Hundreds of demonstrators, who had been protesting against the allegedly fraudulent outcome of last weekend's presidential elections, marched on a police station where their fellow protesters had been taken.
Witnesses reported that police with riot shields blocked the path of the demonstrators who shouted 'fascists' and then dispersed; the remainder were beaten heavily with batons by police who fired teargas and stun grenades into the crowd.
Two protesters were seen motionless on the floor, covered in blood, and there were unconfirmed reports that one had died in the violence. Scores of demonstrators were seen being herded into police trucks, including one of the opposition leaders, Alexander Kozulin, according to the Interfax news agency. 'He was beaten and arrested', his spokesman, Nina Shidlovskaya, told The Observer. 'I don't know where he is, and I am running from the special forces myself.'
It was the bloody climax to a week-long stand-off between the opposition and the powerful despotic regime of President Alexander Lukashenko.
An afternoon of chaos was fomented by an Interfax report that the main leader of the opposition, the pro-Western academic Alexander Milinkevich, had been arrested. Yet his wife, Inna, told The Observer he was, in fact, at a police station in order to deal with the arrest of his spokesman, Pavel Mazhaika. 'He is, for now, free,' she said.

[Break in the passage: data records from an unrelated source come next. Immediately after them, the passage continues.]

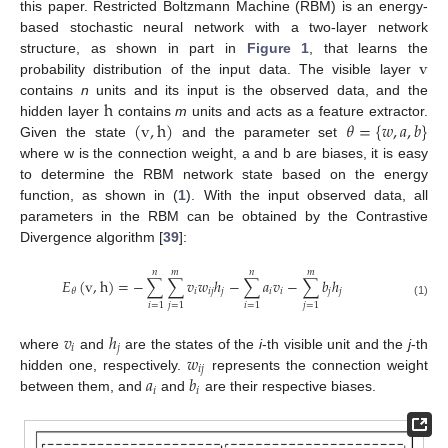
this paper. Restricted Boltzmann Machine (RBM) is an energy-
based stochastic neural network with a two-layer network
v
structure, as shown in part in
Figure 1
, that learns the
probability distribution of the input data. The visible layer
h
contains
n
units and its input is the observed data, and the
(
v
,
h
)
𝜃
=
{
𝑤
,
𝑎
,
𝑏
}
hidden layer
contains
m
units and acts as a feature extractor.
Given the state
and the parameter set
where w is the connection weight, a and b are biases, it is easy
to determine the RBM network state based on the energy
function, as shown in (
1
). With the input observed data, all
parameters in the RBM can be obtained by the Contrastive
Divergence algorithm [
39
]:
𝑛
𝑚
𝑛
𝑚
𝐸
(
v
,
h
)
=
−
∑
∑
𝑣
𝑤
ℎ
−
∑
𝑎
𝑣
−
∑
𝑏
ℎ
𝑖
𝑖
𝑗
𝑗
𝑖
𝑖
𝑗
𝑗
𝜃
(1)
𝑖
=
1
𝑗
=
1
𝑖
=
1
𝑗
=
1
𝑣
ℎ
𝑖
𝑗
𝑤
where
and
are the states of the
i
-th visible unit and the
j
-th
𝑖
𝑗
𝑎
𝑏
hidden one, respectively.
represents the connection weight
𝑖
𝑖
between them, and
and
are their respective biases.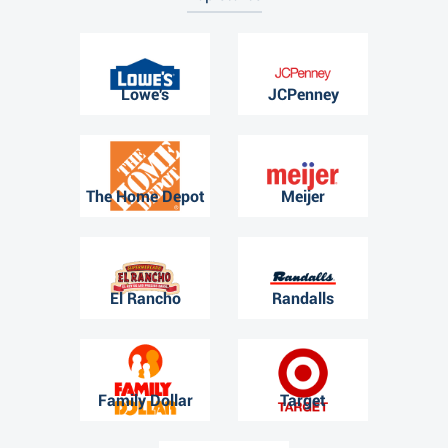
Lowe's
JCPenney
The Home Depot
Meijer
El Rancho
Randalls
Family Dollar
Target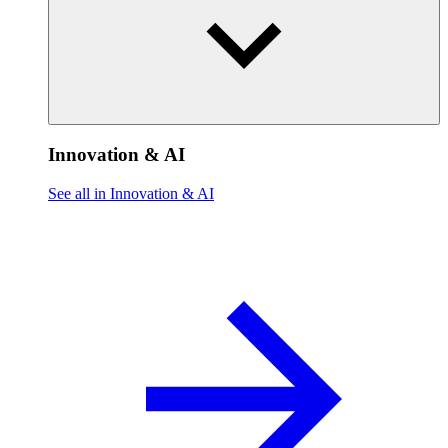
Innovation & AI
See all in Innovation & AI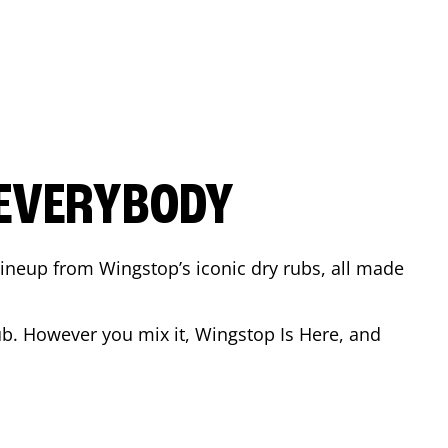
 EVERYBODY
 Lineup from Wingstop’s iconic dry rubs, all made
b. However you mix it, Wingstop Is Here, and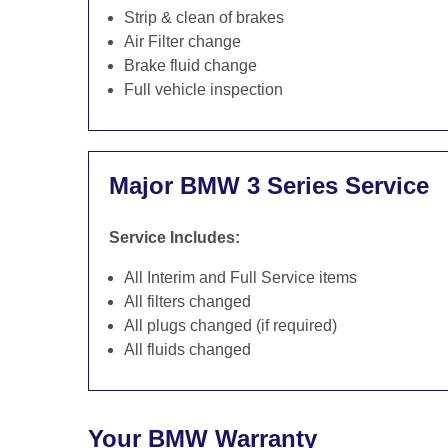
Strip & clean of brakes
Air Filter change
Brake fluid change
Full vehicle inspection
Major BMW 3 Series Service
Service Includes:
All Interim and Full Service items
All filters changed
All plugs changed (if required)
All fluids changed
Your BMW Warranty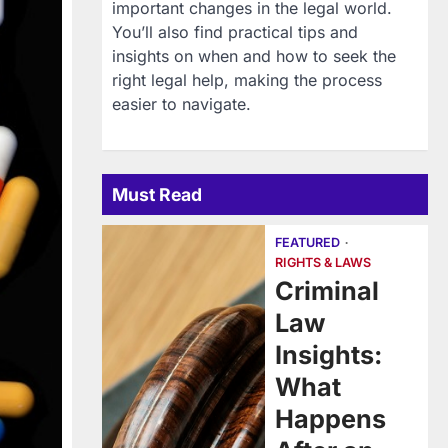
important changes in the legal world.
You’ll also find practical tips and
insights on when and how to seek the
right legal help, making the process
easier to navigate.
Must Read
FEATURED
RIGHTS & LAWS
Criminal
Law
Insights:
What
Happens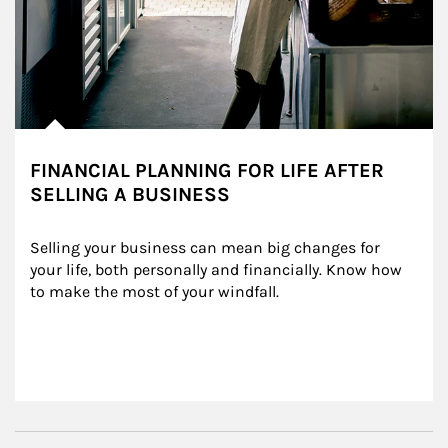
FINANCIAL PLANNING FOR LIFE AFTER
SELLING A BUSINESS
Selling your business can mean big changes for 
your life, both personally and financially. Know how 
to make the most of your windfall.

The violence will further ignite tensions within the country of 10 million that has been ruled since 1994 by Lukashenko, dubbed 'Europe's last dictator' by the Bush administration. On Friday the US and European Union said that they would introduce 'targeted sanctions' against Lukashenko's regime.
Yet Russia, Belarus's ally and a cautious backer of Lukashenko said that a report damning the vote by the Organisation for Security and Cooperation in Europe had inflamed tensions.
Lukashenko has claimed 83 per cent of the vote with a 92 per cent turnout. Milinkevich, who won 6 per cent by the same official tally, has said Lukashenko's presidency is illegitimate.
It was unclear yesterday whether the violence would consolidate the climate of fear in Belarus or inspire further protests. The Belarus security services, the KGB, had warned before last week's vote that opposition demonstrators would be arrested for 'terrorism' and could face the death penalty. Opposition activists and human rights workers are routinely jailed on charges ranging from 'slandering the president' to 'unsanitary behaviour'.